Fort Mose was the first free black settlement in the Americas. Fort Mose was located above the well-known city of St. Augustine. What ever country had rule of St. Augustine, controlled Fort Mose. Fort Mose was not usually mentioned during St. Augustine’s long and detailed history. We, however, plan to correct that oversight.
Contrary to popular belief, the first Africans did not come as slaves to the Americas. They came together with the Spanish Conquistadors and Adelantados aboard ships to St. Augustine. They came as navigators, wheel wrights, craftsman and sailors. Some were indentured servants. They lived confortably with the Spanish colonists.
The Spaniards needed laborers to build their cities, and they began enslaving the local Indians. One priest, Bartholomew de Las Casas, fought the idea of slavery. He wrote the King and Queen of Spain and begged them to put a stop to the enslavement of the local population. The King and Queen were moved by the impassioned letter of the Priest, and told the conquistadoras to put a stop to the enslavement.
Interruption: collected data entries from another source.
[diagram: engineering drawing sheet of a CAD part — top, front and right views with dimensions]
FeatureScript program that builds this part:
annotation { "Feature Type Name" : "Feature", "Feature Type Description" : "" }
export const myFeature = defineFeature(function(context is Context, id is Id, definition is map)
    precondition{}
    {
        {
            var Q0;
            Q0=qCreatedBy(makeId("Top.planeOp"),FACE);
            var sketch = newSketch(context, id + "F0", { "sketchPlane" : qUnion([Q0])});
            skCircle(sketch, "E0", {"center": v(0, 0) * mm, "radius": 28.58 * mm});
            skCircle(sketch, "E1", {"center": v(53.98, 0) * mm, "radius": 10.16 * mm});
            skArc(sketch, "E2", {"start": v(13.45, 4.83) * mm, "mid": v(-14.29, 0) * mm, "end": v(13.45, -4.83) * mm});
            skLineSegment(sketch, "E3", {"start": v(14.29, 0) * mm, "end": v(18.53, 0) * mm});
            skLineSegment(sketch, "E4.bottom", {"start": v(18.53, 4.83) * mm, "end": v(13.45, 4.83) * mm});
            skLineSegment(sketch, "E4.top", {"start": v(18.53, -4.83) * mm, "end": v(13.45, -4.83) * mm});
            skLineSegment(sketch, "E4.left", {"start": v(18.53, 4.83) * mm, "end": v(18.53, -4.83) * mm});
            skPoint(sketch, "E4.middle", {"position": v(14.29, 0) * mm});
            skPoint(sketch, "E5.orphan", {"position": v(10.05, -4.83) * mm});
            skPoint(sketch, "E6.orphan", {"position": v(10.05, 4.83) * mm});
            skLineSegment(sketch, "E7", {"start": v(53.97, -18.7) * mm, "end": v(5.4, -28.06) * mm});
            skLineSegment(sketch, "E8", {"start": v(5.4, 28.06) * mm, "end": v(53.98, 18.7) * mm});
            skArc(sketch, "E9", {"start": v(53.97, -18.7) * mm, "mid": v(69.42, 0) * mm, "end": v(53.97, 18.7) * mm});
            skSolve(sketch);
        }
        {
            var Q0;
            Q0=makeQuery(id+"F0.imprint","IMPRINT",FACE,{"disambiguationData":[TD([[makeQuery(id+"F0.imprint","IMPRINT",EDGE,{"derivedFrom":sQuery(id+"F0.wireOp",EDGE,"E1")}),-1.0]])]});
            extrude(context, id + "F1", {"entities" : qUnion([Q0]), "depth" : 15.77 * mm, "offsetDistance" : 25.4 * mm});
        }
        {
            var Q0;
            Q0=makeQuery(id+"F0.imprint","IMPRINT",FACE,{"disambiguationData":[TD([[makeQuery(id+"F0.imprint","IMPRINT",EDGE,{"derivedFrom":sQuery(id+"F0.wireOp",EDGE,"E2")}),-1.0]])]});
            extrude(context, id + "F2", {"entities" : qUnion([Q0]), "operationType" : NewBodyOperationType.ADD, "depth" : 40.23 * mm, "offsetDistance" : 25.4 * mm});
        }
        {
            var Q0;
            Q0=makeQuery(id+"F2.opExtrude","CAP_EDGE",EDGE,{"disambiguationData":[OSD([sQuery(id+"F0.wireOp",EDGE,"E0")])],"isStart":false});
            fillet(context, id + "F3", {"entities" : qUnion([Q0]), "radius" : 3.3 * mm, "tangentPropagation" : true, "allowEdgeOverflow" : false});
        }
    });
Not to be without their free labor, the Spanish began to bring in slaves from the Carribbean and Africa. de Las Casas was horrified, this was not what he had meant to happen, and he spent the rest of his life fighting the slavery of Africans. To many, Padre Bartholomew de Las Casas is known as the father of the human rights movement in America.
The original black inhabitants of the area were not immediately affected by this change in labor force. They had come with the Spaniards. However, they began to desire their own settlement apart from the Spaniards afterwards. Soon, Fort Mose was built.
Originially called Gracia Real de Santa Teresa de Mose, Fort Mose was built in the early 1700's. In 1738 more than one hundred men had reached the Fort and the Spanish government officially declared Fort Mose a city. The men of Fort Mose opted to stay with the Spanish Militia. In fact, the captain of this militia was Francisco Menendez, an escaped slave. You see, by that time, the original black inhabitants of the area had been joined by escaped slaves from the Carribbean and from the English colonies. One reason that slaves did anything they could to reach Spanish controlled Florida was because Spanish rules about slavery were very different from those of the English. Spanish slaves could own property, could buy their freedom, could sue their owners and others and it was prohibited from seperating families. The Spanish also promised freedom to any escaped English slave who become Catholic and promised to fight with the Spanish against the English.